If you’ve spent any amount of time near horses, you’re likely familiar with colic. Colic is one of the most dangerous medical conditions horses can develop. There are several different types of colic, and several potential causes. However, while nothing can provide 100% protection, there are some things you can do to reduce the risk of Silver colicing. A Porters Lake, NS vet lists some key ones below.
Dental problems can keep your horse from chewing his grain properly, which can cause gastrointestinal issues, including colic. Be sure to have Silver’s teeth checked and floated regularly.
First and foremost, make sure that your equine buddy is eating a proper diet. This varies horse by horse, so consult with your vet. Be sure to make any changes slowly.
Just like people, horses need proper activity in order to stay healthy. Even if you don’t ride Silver very often, he should be turned out regularly.
Did you know that dirty buckets can contribute to colic? Scrub those buckets daily!
Soil/pasture quality can also play a role. If your paddocks or pastures are sandy, put Silver’s hay and grain in racks, buckets, or troughs. You can also put rubber mats below feeding stations. That can reduce the amount of sand your horse lips up as he’s eating those precious dropped bits.
A good deworming/parasite control regimen is crucial. Parasites can definitely contribute to colic! It’s also important to keep stalls clean and remove manure from paddocks and fields.

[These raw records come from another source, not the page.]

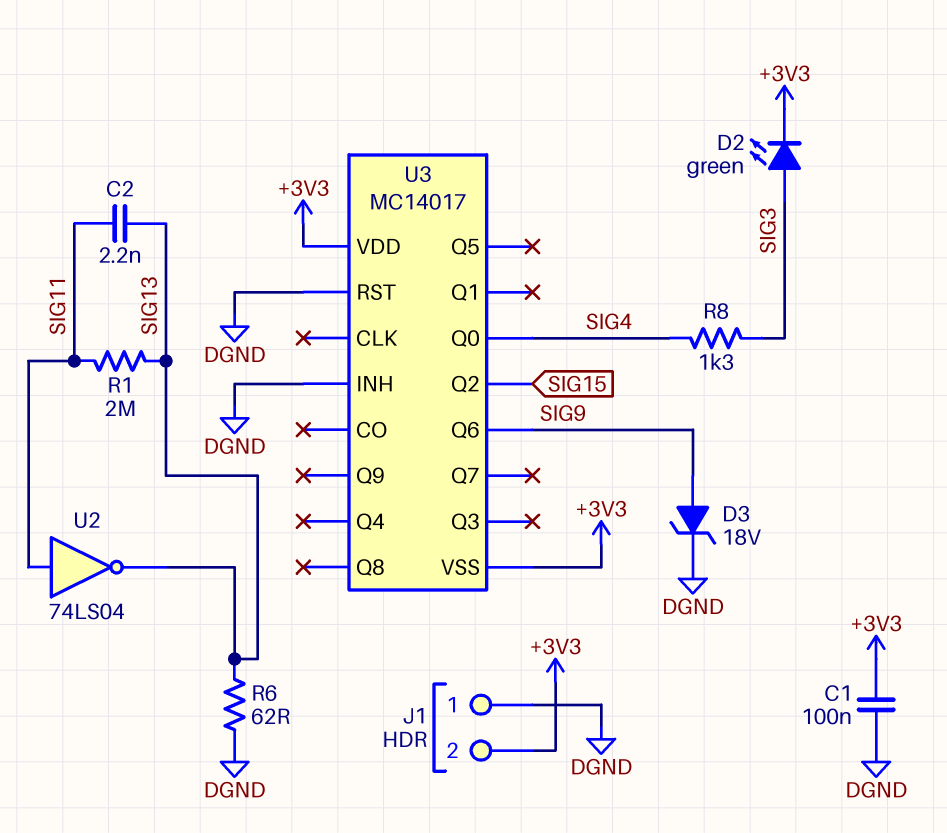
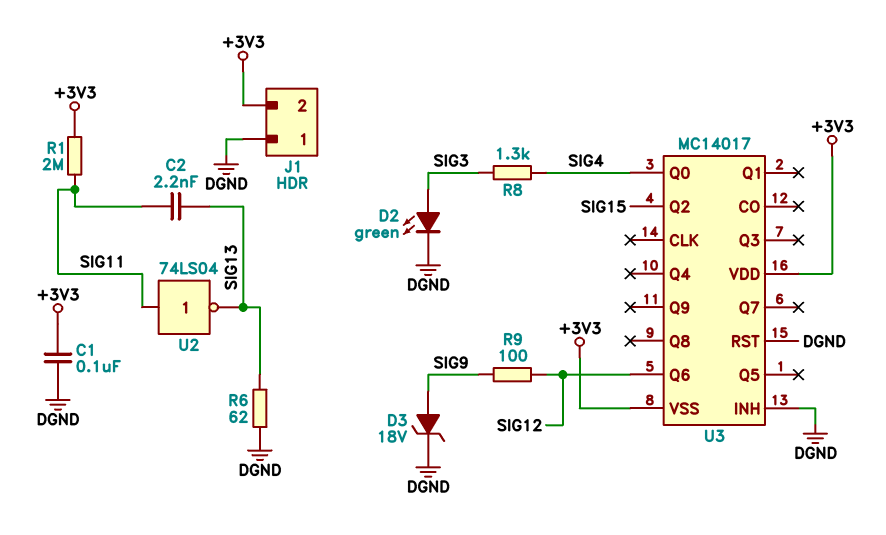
D2: LED green (A SIG3, K +3V3) -> LED green (A SIG3, K DGND)
R1: 2M (SIG11, SIG13) -> 2M (+3V3, SIG11)
R9: none -> 100 (SIG9, SIG12)
U3 pin Q6: SIG9 -> SIG12

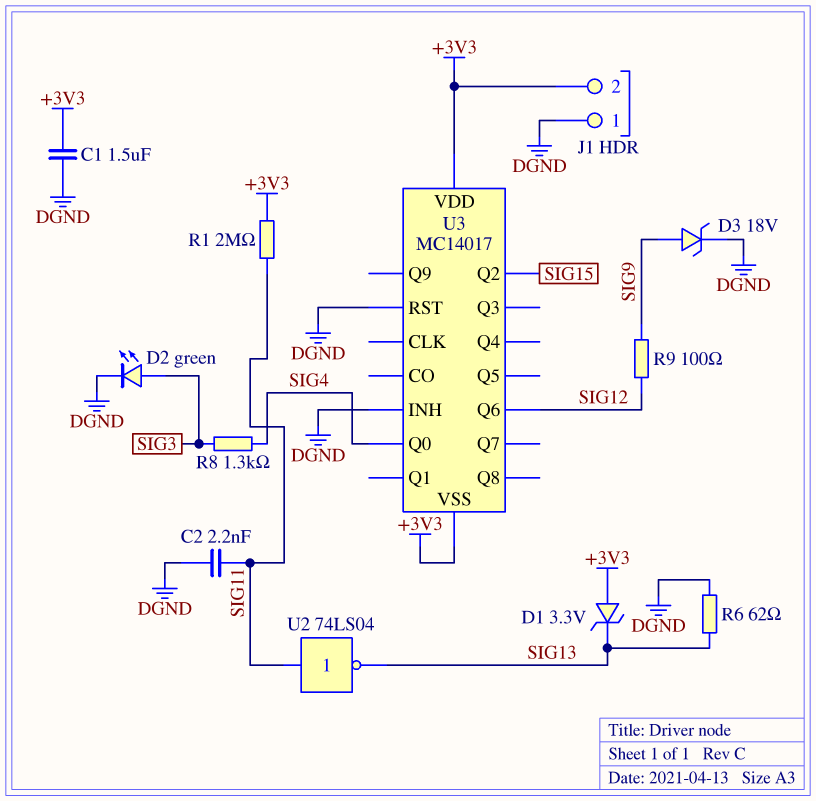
C1: 100nF (+3V3, DGND) -> 1.5uF (+3V3, DGND)
C2: 2.2nF (SIG11, SIG13) -> 2.2nF (DGND, SIG11)
D1: none -> zener 3.3V (A +3V3, K SIG13)

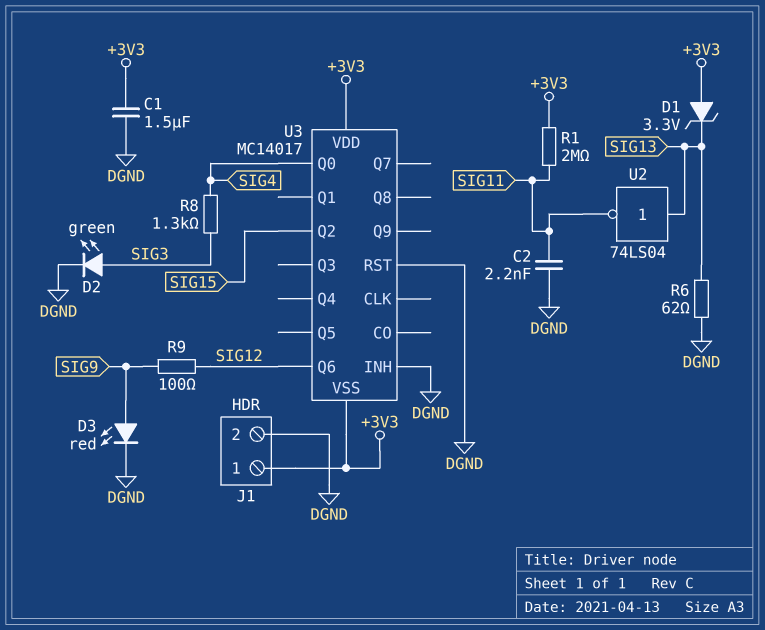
D3: zener 18V (A SIG9, K DGND) -> LED red (A SIG9, K DGND)
J1 pin 1: DGND -> +3V3
J1 pin 2: +3V3 -> DGND
U2: NOT 74LS04 (in SIG11, out SIG13) -> NOT 74LS04 (in SIG13, out SIG11)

Always cool down after a workout. (That one applies to both people and horses.) Be sure to walk Silver after riding him, and don’t put him back in his stall until he’s cooled off.
Know The Warning Signs
It’s also important to know what to look for. If Silver does develop colic, acting quickly could save his life! Some red flags include reduced appetite, agitation, restlessness, rolling, nipping at the flanks, excessive or unexplained sweating, getting up and down, and stiff posture. Your horse may not drink as much water as he should. Undigested grain in his manure is also a warning sign. In general, any sign that your horse isn’t feeling like himself should warrant a closer examination.